The aging system of above ground poles and lines was clearly vulnerable to frequent high winds in Maui. A report from McCullough Research prior to the fire said, “This is not a highly reinforced system.” Finally, last year, the utility, which supplies 95 percent of all electricity to Hawai’i, received permission from regulators to spend $190 million hardening their above ground system. No work has yet been undertaken.

This while the U.S. Drought Monitor says 80 percent of the Hawaiian Islands are in drought conditions and lists Maui’s drought specifically as abnormally dry to severe, with a rain deficit of more than two inches this year. That is atop increasingly frequent wind events with increasing ferocity.

So, that leads to fully charged transmission lines strung between weakened poles above unmitigated dry brush in high velocity wind events. There are at least two videos of downed power lines sparking madly and igniting dry brush just outside of Lahaina, which was ultimately destroyed by what became the deadliest wildfire in modern U.S. history with at least 111 deaths and still many unaccounted for residents.

(The deadliest fire in U.S. history was the 1871 conflagration that started in or just outside Peshtigo, Wisconsin, and killed at least 1,200, including 800 in Peshtigo alone. Most experts believe the death toll was much higher, but any records or employee lists that existed were obliterated in a fire that destroyed 18 towns and more than a million acres.)

The Maui fire, though shocking in its intensity, speed, and death toll, was foretold years ago with little having been done in the interim to lessen the risks. The steps apparently not taken before the fire were compounded by those not taken once it started.

Despite a wind storm with sustained gusts approaching 60 mph and mounting evidence that their downed power lines were starting fires, Hawaiian Electric’s CEO said they did not shut off power in Lahaina in order to keep medical devices and water pumps running. The counter argument is a shut-off would have forced people out of a community that was literally reduced to ashes and prevented additional fire outbreaks from downed live power lines. Hawaiian Electric will no doubt have an extended opportunity to explain their side in detail in court, as lawsuits have already been filed.

Hawaiian Electric is not the only entity with questions needing better answers. Maui, including the Lahaina area, have an elaborate system of emergency sirens, mainly to warn against tsunamis. Deadly such events in 1946 and 1960 spurred the islands to create what they claim is the world’s largest system of outdoor emergency sirens.

Those sirens never sounded as the fire approached Lahaina. The administrator of the Maui Emergency Management Agency at first said that since the sirens had never been used to warn against wildfires, there was a fear some people would be confused and run toward higher ground. When that didn’t sell—nobody was likely to run uphill toward the rapidly approaching giant columns of smoke—he said they tried warning people through social media, emails, and texts because people might be inside with air conditioning on and wouldn’t be able to hear the ear-splitting sirens. Which, of course, would mean they wouldn’t be effective in the event of a tsunami, either.
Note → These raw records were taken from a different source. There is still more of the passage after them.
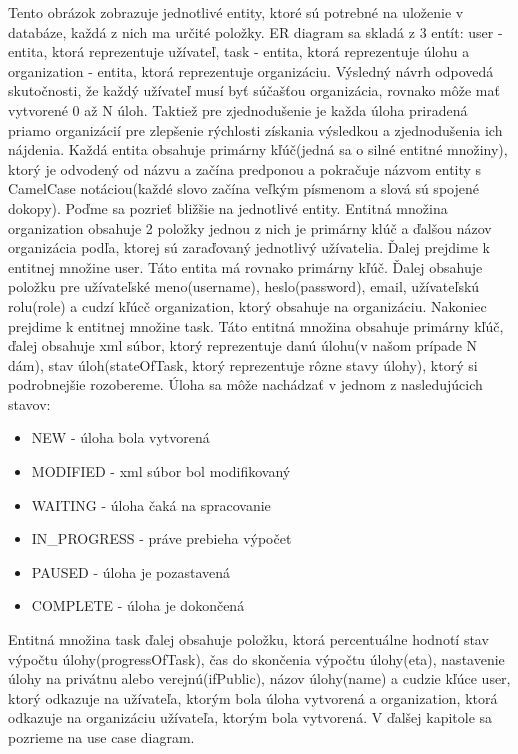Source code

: Tento obrázok zobrazuje jednotlivé entity, ktoré sú potrebné na uloženie v databáze, každá z nich ma určité položky. ER diagram sa skladá z 3 entít: user - entita, ktorá reprezentuje užívateľ, task - entita, ktorá reprezentuje úlohu a organization - entita, ktorá reprezentuje organizáciu. Výsledný návrh odpovedá skutočnosti, že každý užívateľ musí byť súčašťou organizácia, rovnako môže mať vytvorené 0 až N úloh. Taktiež pre zjednodušenie je každa úloha priradená priamo organizácií pre zlepšenie rýchlosti získania výsledkou a zjednodušenia ich nájdenia. Každá entita obsahuje primárny kľúč(jedná sa o silné entitné množiny), ktorý je odvodený od názvu a začína predponou  a pokračuje názvom entity s CamelCase notáciou(každé slovo začína veľkým písmenom a slová sú spojené dokopy). Poďme sa pozrieť bližšie na jednotlivé entity. Entitná množina organization obsahuje 2 položky jednou z nich je primárny klúč a ďalšou názov organizácia podľa, ktorej sú zaraďovaný jednotlivý užívatelia. Ďalej prejdime k entitnej množine user. Táto entita má rovnako primárny kľúč. Ďalej obsahuje položku pre užívateľské meno(username), heslo(password), email, užívateľskú rolu(role) a cudzí kľúcč organization, ktorý obsahuje na organizáciu. Nakoniec prejdime k entitnej množine task. Táto entitná množina obsahuje primárny kľúč, ďalej obsahuje xml súbor, ktorý reprezentuje danú úlohu(v našom prípade N dám), stav úloh(stateOfTask, ktorý reprezentuje rôzne stavy úlohy), ktorý si podrobnejšie rozobereme. Úloha sa môže nachádzať v jednom z nasledujúcich stavov:
\begin{itemize}
\item NEW - úloha bola vytvorená
\item MODIFIED - xml súbor bol modifikovaný
\item WAITING - úloha čaká na spracovanie
\item IN\_PROGRESS - práve prebieha výpočet
\item PAUSED - úloha je pozastavená
\item COMPLETE - úloha je dokončená
\end{itemize}
Entitná množina task ďalej obsahuje položku, ktorá percentuálne hodnotí stav výpočtu úlohy(progressOfTask), čas do skončenia výpočtu úlohy(eta), nastavenie úlohy na privátnu alebo verejnú(ifPublic), názov úlohy(name) a cudzie kľúce user, ktorý odkazuje na užívateľa, ktorým bola úloha vytvorená a organization, ktorá odkazuje na organizáciu užívateľa, ktorým bola vytvorená. V ďalšej kapitole sa pozrieme na use case diagram.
The administrator has since resigned, and the search for victims’ remains is ongoing.

Certainly climate change has increased the incidence and severity of both drought and high intensity wind events—Maui’s drought conditions worsened significantly in just the two months prior to the fire. But there have been drought, wind, and fire previously, so climate change is not the only culprit. It would probably be more accurate to suggest climate change created conditions favorable for disaster, but it was human indecision and poor decisions that dramatically exacerbated those conditions.
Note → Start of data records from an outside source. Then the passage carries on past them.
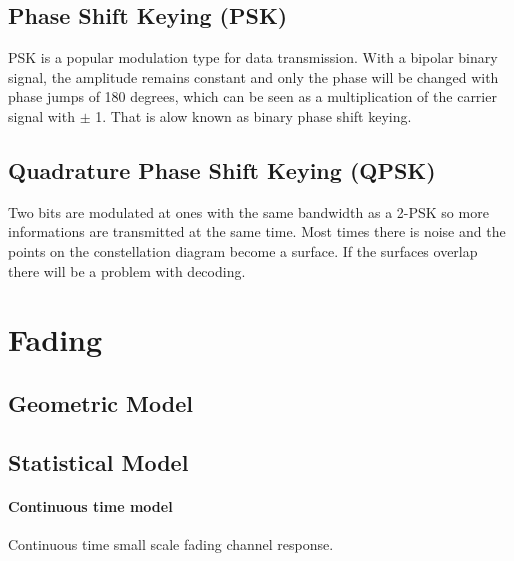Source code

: \subsection{Phase Shift Keying (PSK)}

PSK is a popular modulation type for data transmission\cite{Meyer2011}. With a bipolar binary signal, the amplitude remains constant and only the phase will be changed with phase jumps of 180 degrees, which can be seen as a multiplication of the carrier signal with $\pm$ 1. That is alow known as binary phase shift keying.


\subsection{Quadrature Phase Shift Keying (QPSK)}

Two bits are modulated at ones with the same bandwidth as a 2-PSK so more informations are transmitted at the same time. \cite{Meyer2011}
Most times there is noise and the points on the constellation diagram become a surface. 
If the surfaces overlap there will be a problem with decoding. 

\section{Fading}

\subsection{Geometric Model}


\subsection{Statistical Model}


\paragraph{Continuous time model}

Continuous time small scale fading channel response.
(If you’re looking for a more dramatic sign of climate change to come, look no further than a tropical storm whacking southern California for the first time in 84 years.)
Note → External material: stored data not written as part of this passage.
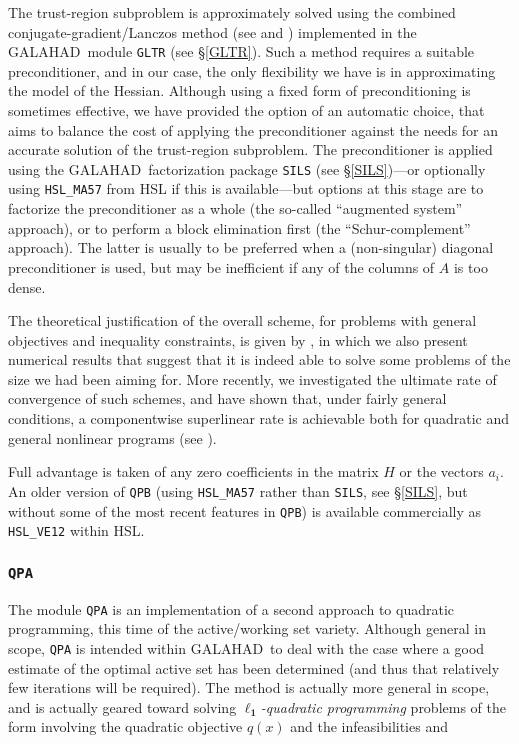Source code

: \documentclass[twoside]{article}
\newcommand{\gal}{{\sf GALAHAD}}
\newcommand{\ltsubsubsection}[1]{\subsubsection{{\tt #1}} \label{#1}}
\begin{document}
The trust-region subproblem is approximately solved using the
combined conjugate-gradient/Lan\-czos method (see  and
) implemented in the \gal\ module {\tt GLTR}
(see \S\ref{GLTR}).
Such a method requires a suitable preconditioner,
and in our case, the only flexibility we have is in approximating the
model of the Hessian. Although using a fixed form of preconditioning is
sometimes effective, we have provided the option of an automatic choice,
that aims to balance the cost of applying the preconditioner against
the needs for an accurate solution of the trust-region subproblem.
The preconditioner is applied using the \gal\ factorization package
{\tt SILS} (see \S\ref{SILS})---or optionally using {\tt HSL\_MA57}
from HSL if this is available---but options at this stage are
to factorize the preconditioner as a whole (the so-called ``augmented system''
approach), or to perform a block elimination first (the ``Schur-complement''
approach). The latter is usually to be preferred when a (non-singular) diagonal
preconditioner is used, but may be inefficient if any of the columns
of $A$ is too dense.

The theoretical justification of the
overall scheme, for problems with general objectives and
inequality constraints,
is given by , in which we also present
numerical results that suggest that it is indeed able to solve
some problems of the size we had been aiming for.
More recently, we investigated the ultimate rate of convergence
of such schemes, and have shown that, under fairly general conditions,
a componentwise superlinear rate is achievable both for quadratic and general
nonlinear programs (see ).

Full advantage is taken of any zero coefficients in the matrix $H$ or the
vectors $a_{i}$.
An older version of {\tt QPB} (using {\tt HSL\_MA57} rather than {\tt SILS},
see \S\ref{SILS}, but without some of the most recent features in {\tt QPB})
is available commercially as {\tt HSL\_VE12} within HSL.

\ltsubsubsection{QPA}

The module {\tt QPA} is an implementation of a second approach
to quadratic programming, this time of the active/working set variety.
Although general in
scope, {\tt QPA} is intended within \gal\ to deal with the case
where a good
estimate of the optimal active set has been determined (and thus that
relatively few iterations will be required). The method is actually more
general in scope, and is actually geared toward solving
{\em $\mathbf{\ell_1}$-quadratic programming} problems of the form
involving the quadratic objective $q(x)$ and the infeasibilities
and
\end{document}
We are going to be confronted with climate change related challenges to be met for the foreseeable future. We already know what flash point conditions exist—excessive heat, diminishing water supplies, more frequent and severe droughts, rising sea levels, increased storm intensity and frequency, poor wildlands management, and wildfires needing the smallest of sparks to become the deadliest infernos.

We can identify the potential problems and address them now, or we can ignore them and make excuses after the fact. Like we’re doing in Lahaina.